Islamfeindlichkeit im AfD-Programm: Ohne Abstimmung geändert

Erstveröffentlicht: 
06.06.2016

Das AfD-Programm will Lehrstühle für islamische Theologie abschaffen. Über diesen Passus wurde auf dem Parteitag aber gar nicht abgestimmt.

 

Von Sabine am Orde, Innenpolitik

 

BERLIN taz | | Die AfD will eine staatliche Zulassung für Imame einführen. Die Voraussetzung: ein vorbehaltloses Bekenntnis zum Grundgesetz und Predigten auf Deutsch. Die Lehrstühle für islamische Theologie an den deutschen Universitäten will die rechtspopulistische Partei abschaffen. So steht es in ihrem neuen Grundsatzprogramm. Gibt es Kritik, betont Parteichefin Frauke Petry gerne, es sei „ein demokratisch beschlossenes Programm“ – auch wenn das nichts über die Verfassungswidrigkeit mancher AfD-Ziele aussagt. Doch für diese Passage gilt selbst das nicht. Über sie wurde nach Recherchen der taz auf dem Parteitag schlicht nicht abgestimmt.

 

Im Programmentwurf der zuständigen Parteikommission, der die Diskussionsgrundlage auf dem Parteitag in Stuttgart Ende April war, heißt es unter der Rubrik „7.6.3 Auslandsfinanzierung von Moscheen beenden“: „Imame sollen in deutscher Sprache an deutschen Universitäten ausgebildet werden, unabhängig von Weisungen des islamischen Auslands und muslimischen Verbänden.“ Diese Formulierung ist im Programm, das die Partei vor zehn Tagen endlich veröffentlicht hat, nicht mehr zu finden. Stattdessen steht dort nun jene Passage, die unter anderem die Lehrstühle, an denen die Imame in Zukunft ausgebildet werden könnten, abschaffen will.

 

Dies geht auf den Änderungsantrag mit der Nummer 1197 zurück. Gestellt hat ihn Hans-Thomas Tillschneider. Dieser, selbst Islamwissenschaftler, sitzt neuerdings im Landtag in Magdeburg. Er gehört zum rechten Rand der AfD, ist Sprecher der Patriotischen Plattform und trat jüngst als erster AfD-Funktionär auf einer Pegida-Demonstration auf. Dort schlug er Gründer Lutz Bachmann, frisch wegen Volksverhetzung verurteilt, für das Bundesverdienstkreuz vor.

 

Tillschneider hat viele Verschärfungen des Programmentwurfs beantragt, eine von ihnen wurde angenommen. Mit seinem Antrag 1197 aber befasste sich der Parteitag gar nicht. Das bestätigte Albrecht Glaser, Vizechef der AfD und Vorsitzender der Programmkommission, auf Anfrage der taz.
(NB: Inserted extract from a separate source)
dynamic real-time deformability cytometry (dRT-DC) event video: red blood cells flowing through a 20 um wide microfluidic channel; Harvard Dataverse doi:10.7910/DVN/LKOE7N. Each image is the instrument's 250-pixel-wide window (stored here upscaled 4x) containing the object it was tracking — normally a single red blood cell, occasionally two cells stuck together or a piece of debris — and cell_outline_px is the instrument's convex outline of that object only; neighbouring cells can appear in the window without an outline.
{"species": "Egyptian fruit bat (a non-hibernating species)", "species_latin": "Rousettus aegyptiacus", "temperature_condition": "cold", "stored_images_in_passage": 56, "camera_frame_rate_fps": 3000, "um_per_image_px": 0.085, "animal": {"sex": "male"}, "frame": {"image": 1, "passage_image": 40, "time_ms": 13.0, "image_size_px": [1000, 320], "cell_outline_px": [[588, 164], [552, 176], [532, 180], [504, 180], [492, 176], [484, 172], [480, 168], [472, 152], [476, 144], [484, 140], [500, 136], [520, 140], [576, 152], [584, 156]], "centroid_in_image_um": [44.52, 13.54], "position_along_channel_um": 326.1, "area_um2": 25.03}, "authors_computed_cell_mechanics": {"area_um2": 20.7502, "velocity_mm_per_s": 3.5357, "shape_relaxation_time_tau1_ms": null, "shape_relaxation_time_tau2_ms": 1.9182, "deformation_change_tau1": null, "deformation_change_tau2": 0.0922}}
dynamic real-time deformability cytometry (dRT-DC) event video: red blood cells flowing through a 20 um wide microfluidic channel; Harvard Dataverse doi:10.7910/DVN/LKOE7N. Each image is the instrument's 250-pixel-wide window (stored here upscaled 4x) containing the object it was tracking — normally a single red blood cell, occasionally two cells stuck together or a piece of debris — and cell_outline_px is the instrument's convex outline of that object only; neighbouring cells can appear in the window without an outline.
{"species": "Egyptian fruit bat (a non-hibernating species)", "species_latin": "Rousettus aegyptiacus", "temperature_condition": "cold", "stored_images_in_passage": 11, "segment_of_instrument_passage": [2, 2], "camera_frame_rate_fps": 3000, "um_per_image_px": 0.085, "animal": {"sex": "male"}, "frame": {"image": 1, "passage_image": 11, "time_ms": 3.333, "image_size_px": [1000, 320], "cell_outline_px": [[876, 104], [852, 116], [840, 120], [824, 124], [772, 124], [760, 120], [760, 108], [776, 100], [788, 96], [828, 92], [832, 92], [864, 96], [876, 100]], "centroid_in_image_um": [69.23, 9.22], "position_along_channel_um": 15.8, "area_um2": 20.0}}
Er will zunächst nicht glauben, dass es dennoch die entsprechenden inhaltlichen Veränderungen gegeben hat. Er habe von einer Unregelmäßigkeit gehört, sagt Glaser, sei aber davon ausgegangen, dass es um eine „rein sprachliche Verbesserung“ gegangen sei, die redaktionell sinnvoll sei. Glaser weiter: „Falls da wirklich ein Fehler aufgetaucht ist, wird das verändert.“

 

„Wenn das so ist, wie beschrieben, wurde dieser Passus nicht wirksam in das Programm aufgenommen“, sagt Alexandra Bäcker, Parteienrechtlerin an der Heinrich-Heine-Universität in Düsseldorf. Konsequenzen aber habe das nur, wenn jemand aus der AfD selbst aktiv wird.